The system is an EMA (Exponential Moving Average) crossover strategy. Buy when the 3 EMA crosses over the 5 EMA and sell on the other way around. It always maintains a position, and the 3 and 5 EMAs tend to cross over fairly fast so you get about two-three trades a month.

These are pretty interesting strategies and Vish has been trading it on the Nifty and BankNifty full time. I’ve not tested this but they say the drawdown is about 30% or so (300 points on a Nifty for which you might allocate 50K as capital). I need to test this some more.

The 34-ema strategy. "Speculator" Naveen demonstrated a 34 EMA strategy which involves a retracement to the 34 EMA, a check on RSI(5 or 8) and then using swing pivots as stop losses with short term trades. Very interesting, and definitely worthy of attention. I don’t think this will be easy to automate or back-test though.

Prashant spoke about Technical Analysis, the history and even included a great book that I’m reading: Extraordinary Popular Delusions and the Madness of Crowds.

Krishna Kumar, who writes at MappingMarkets, had a great session about using disciplined trading and working with probabilities.

Kora Reddy (stocksiq.in) spoke of back-testing and how to use statistics to test and validate strategies.

I missed the sessions by Sriram and Abhijit, both great traders and with whom I constantly interact on Twitter.

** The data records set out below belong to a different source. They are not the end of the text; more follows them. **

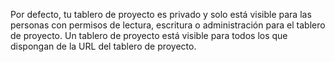 Por defecto, tu tablero de proyecto es privado y solo está visible para las personas con permisos de lectura, escritura o administración para el tablero de proyecto. Un tablero de proyecto está visible para todos los que dispongan de la URL del tablero de proyecto.
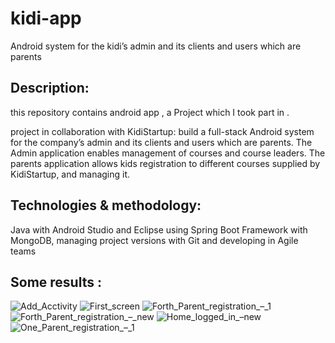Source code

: # kidi-app
Android system for the kidi’s admin and its clients and users which are parents

## Description:
this repository contains android app , a Project which I took part in .

project in collaboration with KidiStartup: build a full-stack Android system for the company’s admin and its clients and users which are parents. The Admin application enables management of courses and course leaders. The parents application allows kids registration to different courses supplied by KidiStartup, and managing it.

## Technologies & methodology:
Java with Android Studio and Eclipse using Spring Boot Framework with MongoDB, managing project versions with Git and developing in Agile teams 

## Some results :
![Add_Acctivity](https://user-images.githubusercontent.com/31912809/187548198-ab6abba7-4ef4-41cd-85bd-f2aa2a55ac0c.png)
![First_screen](https://user-images.githubusercontent.com/31912809/187548202-459ea5b6-e8f9-4d35-bad3-0b42ad5baff8.png)
![Forth_Parent_registration_–_1](https://user-images.githubusercontent.com/31912809/187548203-44b4575c-844d-47c1-919a-81a6fefac748.png)
![Forth_Parent_registration_–_new](https://user-images.githubusercontent.com/31912809/187548206-b062396a-454f-4852-9dab-7fabf1c833ba.png)
![Home_logged_in_–new](https://user-images.githubusercontent.com/31912809/187548207-49302741-e13d-478e-9969-3f3d8d3c7fe6.png)
![One_Parent_registration_–_1](https://user-images.githubusercontent.com/31912809/187548210-4a56b432-0623-4a95-9b83-88299cacf80e.png)
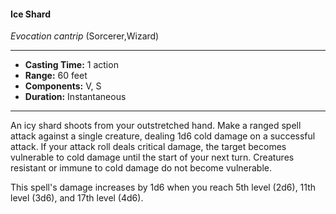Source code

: #### Ice Shard
*Evocation cantrip* (Sorcerer,Wizard)
___
- **Casting Time:** 1 action
- **Range:** 60 feet
- **Components:** V, S
- **Duration:** Instantaneous
---
An icy shard shoots from your outstretched hand. Make a ranged spell attack against a single creature, dealing 1d6 cold damage on a successful attack. If your attack roll deals critical damage, the target becomes vulnerable to cold damage until the start of your next turn. Creatures resistant or immune to cold damage do not become vulnerable.

This spell's damage increases by 1d6 when you reach 5th level (2d6), 11th level (3d6), and 17th level (4d6).
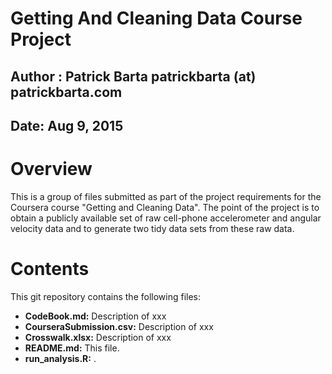 # Getting And Cleaning Data Course Project
## Author : Patrick Barta patrickbarta (at) patrickbarta.com
## Date: Aug 9, 2015

# Overview
This is a group of files submitted as part of the project requirements for the Coursera course "Getting and Cleaning Data". The point of the project is to obtain a publicly available set of raw cell-phone accelerometer and angular velocity data and to generate two tidy data sets from these raw data.

# Contents
This git repository contains the following files:
* **CodeBook.md:** Description of xxx
* **CourseraSubmission.csv:** Description of xxx
* **Crosswalk.xlsx:** Description of xxx
* **README.md:** This file.
* **run_analysis.R:** .
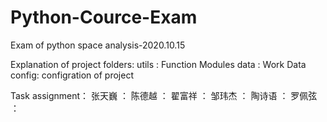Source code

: # Python-Cource-Exam
 Exam of python space analysis-2020.10.15

 Explanation of project folders:
 utils : Function Modules
 data  : Work Data
 config: configration of project

 Task assignment：
 张天巍 ：
 陈德越 ：
 翟富祥 ：
 邹玮杰 ：
 陶诗语 ：
 罗佩弦 ：
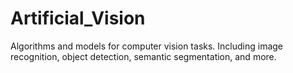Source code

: # Artificial_Vision
Algorithms and models for computer vision tasks. Including image recognition, object detection, semantic segmentation, and more.
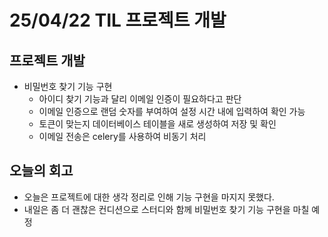 # 25/04/22 TIL 프로젝트 개발
## 프로젝트 개발
- 비밀번호 찾기 기능 구현
  - 아이디 찾기 기능과 달리 이메일 인증이 필요하다고 판단
  - 이메일 인증으로 랜덤 숫자를 부여하여 설정 시간 내에 입력하여 확인 가능
  - 토큰이 맞는지 데이터베이스 테이블을 새로 생성하여 저장 및 확인
  - 이메일 전송은 celery를 사용하여 비동기 처리

## 오늘의 회고
- 오늘은 프로젝트에 대한 생각 정리로 인해 기능 구현을 마지지 못했다.
- 내일은 좀 더 괜찮은 컨디션으로 스터디와 함께 비밀번호 찾기 기능 구현을 마칠 예정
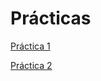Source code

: # Prácticas

[Práctica 1](https://nbviewer.jupyter.org/github/sara090444/Ciencia_datos/blob/master/Práctica_1.ipynb)


[Práctica 2](https://github.com/sara090444/Ciencia_datos/blob/master/Práctica_2.ipynb)


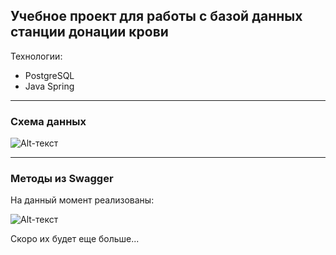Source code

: ## Учебное проект для работы с базой данных станции донации крови

Технологии:
- PostgreSQL
- Java Spring
____

### Схема данных
![Alt-текст](https://github.com/grebennikovas/donor/blob/master/ERD.jpg?raw=true "Схема данных")

____

### Методы из Swagger

На данный момент реализованы:

![Alt-текст](https://github.com/grebennikovas/donor/blob/master/swagger.jpg?raw=true "Swagger")

Скоро их будет еще больше...
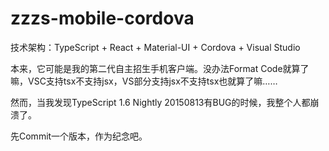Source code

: ﻿zzzs-mobile-cordova
==========================

技术架构：TypeScript + React + Material-UI + Cordova + Visual Studio

本来，它可能是我的第二代自主招生手机客户端。没办法Format Code就算了嘛，VSC支持tsx不支持jsx，VS部分支持jsx不支持tsx也就算了嘛……

然而，当我发现TypeScript 1.6 Nightly 20150813有BUG的时候，我整个人都崩溃了。

先Commit一个版本，作为纪念吧。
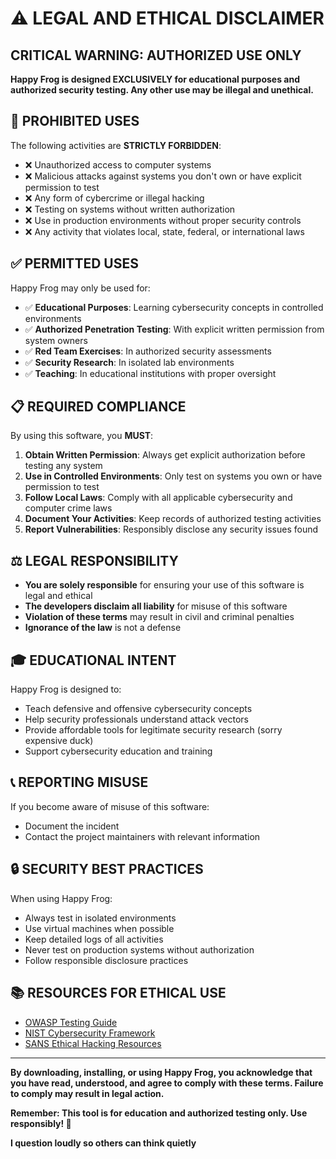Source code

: # ⚠️ LEGAL AND ETHICAL DISCLAIMER

## **CRITICAL WARNING: AUTHORIZED USE ONLY**

**Happy Frog is designed EXCLUSIVELY for educational purposes and authorized security testing. Any other use may be illegal and unethical.**

## 🚨 **PROHIBITED USES**

The following activities are **STRICTLY FORBIDDEN**:

- ❌ Unauthorized access to computer systems
- ❌ Malicious attacks against systems you don't own or have explicit permission to test
- ❌ Any form of cybercrime or illegal hacking
- ❌ Testing on systems without written authorization
- ❌ Use in production environments without proper security controls
- ❌ Any activity that violates local, state, federal, or international laws

## ✅ **PERMITTED USES**

Happy Frog may only be used for:

- ✅ **Educational Purposes**: Learning cybersecurity concepts in controlled environments
- ✅ **Authorized Penetration Testing**: With explicit written permission from system owners
- ✅ **Red Team Exercises**: In authorized security assessments
- ✅ **Security Research**: In isolated lab environments
- ✅ **Teaching**: In educational institutions with proper oversight

## 📋 **REQUIRED COMPLIANCE**

By using this software, you **MUST**:

1. **Obtain Written Permission**: Always get explicit authorization before testing any system
2. **Use in Controlled Environments**: Only test on systems you own or have permission to test
3. **Follow Local Laws**: Comply with all applicable cybersecurity and computer crime laws
4. **Document Your Activities**: Keep records of authorized testing activities
5. **Report Vulnerabilities**: Responsibly disclose any security issues found

## ⚖️ **LEGAL RESPONSIBILITY**

- **You are solely responsible** for ensuring your use of this software is legal and ethical
- **The developers disclaim all liability** for misuse of this software
- **Violation of these terms** may result in civil and criminal penalties
- **Ignorance of the law** is not a defense

## 🎓 **EDUCATIONAL INTENT**

Happy Frog is designed to:

- Teach defensive and offensive cybersecurity concepts
- Help security professionals understand attack vectors
- Provide affordable tools for legitimate security research (sorry expensive duck)
- Support cybersecurity education and training

## 📞 **REPORTING MISUSE**

If you become aware of misuse of this software:

- Document the incident
- Contact the project maintainers with relevant information

## 🔒 **SECURITY BEST PRACTICES**

When using Happy Frog:

- Always test in isolated environments
- Use virtual machines when possible
- Keep detailed logs of all activities
- Never test on production systems without authorization
- Follow responsible disclosure practices

## 📚 **RESOURCES FOR ETHICAL USE**

- [OWASP Testing Guide](https://owasp.org/www-project-web-security-testing-guide/)
- [NIST Cybersecurity Framework](https://www.nist.gov/cyberframework)
- [SANS Ethical Hacking Resources](https://www.sans.org/cyber-security-courses/)

---

**By downloading, installing, or using Happy Frog, you acknowledge that you have read, understood, and agree to comply with these terms. Failure to comply may result in legal action.**

**Remember: This tool is for education and authorized testing only. Use responsibly! 🐸** 

**I question loudly so others can think quietly**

I also missed Vishal Malkan’s session.

Here are the slides that I presented.

 

Macro and markets from Deepak Shenoy

And of course, it was great to meet all of those that I speak with either on the comments on this blog or on twitter – indeed an honour.Thanks to @ra1nb0w (DJ) for organizing this event. Looking forward to more such meets!

The other thing I’ve realized is that I need to spend more time analyzing stocks and writing on the blog. I’ve become a little too macro, a little too detached, perhaps. So more on the way!